Paths: Confirm the ONNX model and voice pack locations.
Voice key: Ensure the voice name matches an entry in the voice pack.
Sample rate: Check audio player and output format compatibility.
Phonemes: If text sounds off, try phoneme inputs or a different accent pack.
CPU load: For real-time use, close other heavy processes or try a smaller batch size.

Maintenance and Upgrades

Kokoro is evolving. To stay current:

Refresh to new voice packs as they are released.
Test new ONNX builds for speed and quality.
Consider the next trained version when it becomes available, as more data may yield better results.

Keep your custom voice embeddings backed up. They should remain compatible as long as the embedding interface and shape remain stable.

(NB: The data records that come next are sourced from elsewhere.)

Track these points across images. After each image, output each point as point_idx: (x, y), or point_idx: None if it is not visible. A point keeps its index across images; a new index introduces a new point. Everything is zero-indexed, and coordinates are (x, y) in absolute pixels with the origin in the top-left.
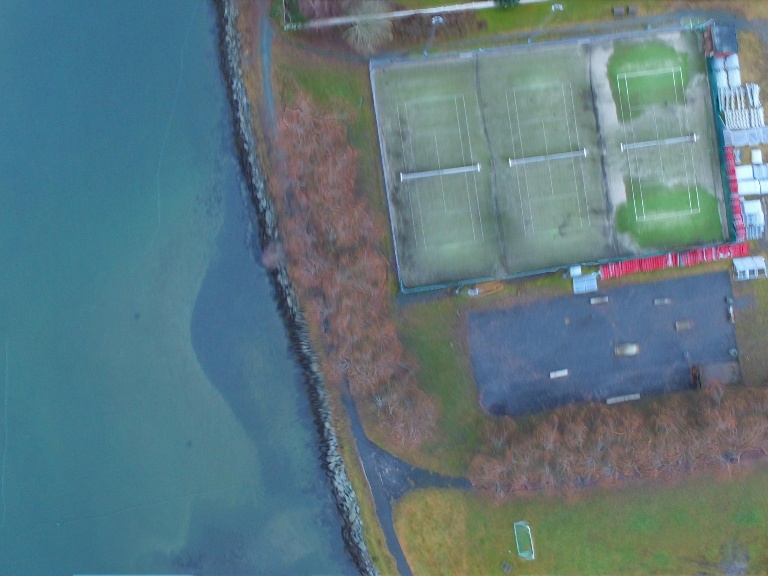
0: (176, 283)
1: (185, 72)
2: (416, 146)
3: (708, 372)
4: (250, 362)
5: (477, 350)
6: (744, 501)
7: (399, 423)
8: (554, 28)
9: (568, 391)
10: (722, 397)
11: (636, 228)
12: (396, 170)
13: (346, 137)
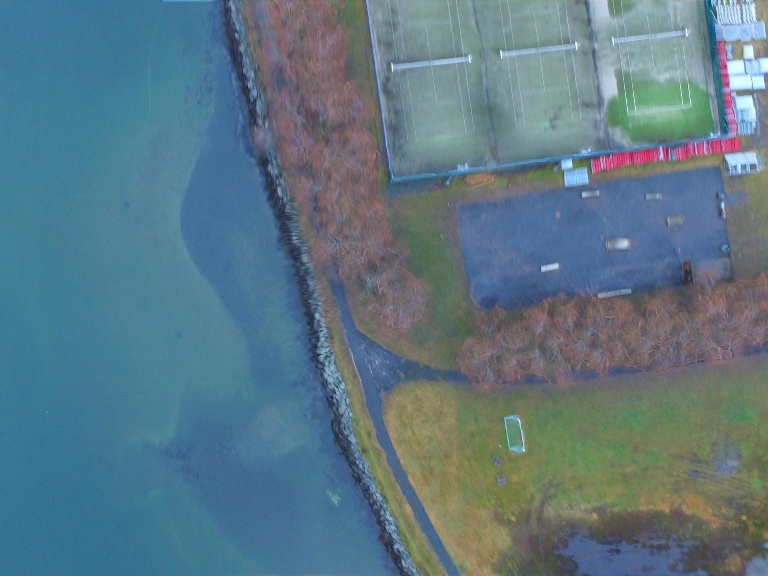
0: (166, 173)
1: None
2: (407, 37)
3: (700, 268)
4: (240, 253)
5: (468, 243)
6: (736, 399)
7: (388, 305)
8: None
9: (559, 285)
10: (713, 286)
11: (627, 122)
12: (387, 60)
13: (336, 20)
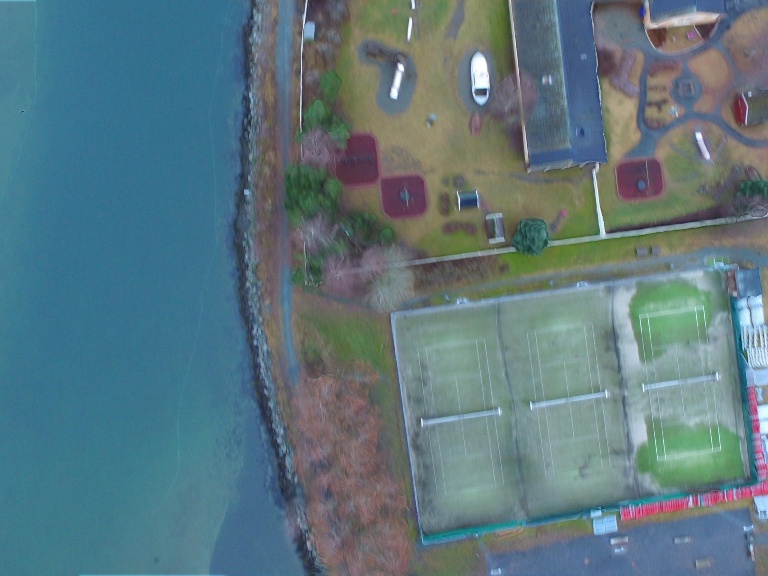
0: (195, 526)
1: (205, 314)
2: (437, 391)
3: None
4: None
5: None
6: None
7: None
8: (576, 269)
9: None
10: None
11: (657, 468)
12: (417, 415)
13: None
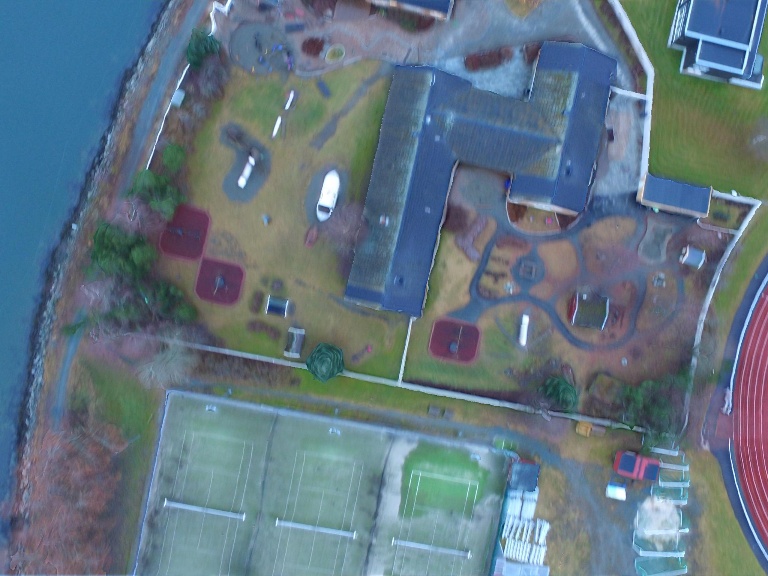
0: None
1: None
2: (190, 477)
3: None
4: None
5: None
6: None
7: None
8: (365, 406)
9: None
10: None
11: None
12: (162, 494)
13: (109, 463)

Step-by-Step Quickstart (Notebook to Local)

Notebook trial
- Load the model and a voice embedding.
- Generate a short sample.
- Save to WAV and confirm playback.
Voice control
- Switch between an American and a British voice.
- Try phonemes for a few terms to verify pronunciation control.
Custom voice
- Blend two embeddings via a weighted or spherical interpolation.
- Save the new embedding and regenerate a short sample.
Local ONNX
- Install the Kokoro ONNX package and set up uv.
- Copy the ONNX model and voice pack files.
- Run the sample script with your preferred voice and text.
- Confirm output speed and audio quality.
Optional API
- Start the FastAPI server for an OpenAI-compatible endpoint.
- Point your application to the local URL.

Practical Voice Management

Naming: Use consistent voice IDs (e.g., en-US-female-01, en-UK-male-02).
Presets: Keep a JSON with default speed, punctuation, and phoneme settings per voice.
Reference clips: Maintain a short set of lines to compare voice output across updates.
Documentation: Record how each custom voice was created (weights and interpolation method).

Security and Compliance

Local TTS means:

Your input text remains on-device.
You control output handling and retention.
You can conform to stricter data policies without third-party transmission.

If you store outputs, ensure your retention policy and access controls meet your organization’s requirements.

Performance Notes

ONNX on modern CPUs often runs faster than real time for typical sentence lengths.
Longer passages benefit from batch or chunked synthesis.
Phoneme inputs can sometimes reduce retries and re-renders by improving clarity on the first pass.

Summary

Kokoro 82M is a compact local text-to-speech model that produces high-quality voice output without sending data to external services. Voices are defined by embeddings, which makes customization straightforward. You can run it in a notebook, switch to ONNX for fast local inference, and even expose it as a local API that mirrors a familiar endpoint. With phoneme support, multiple languages and accents, and a growing tool ecosystem, it is well-suited for applications that need private, controllable, and efficient text-to-speech on your own hardware.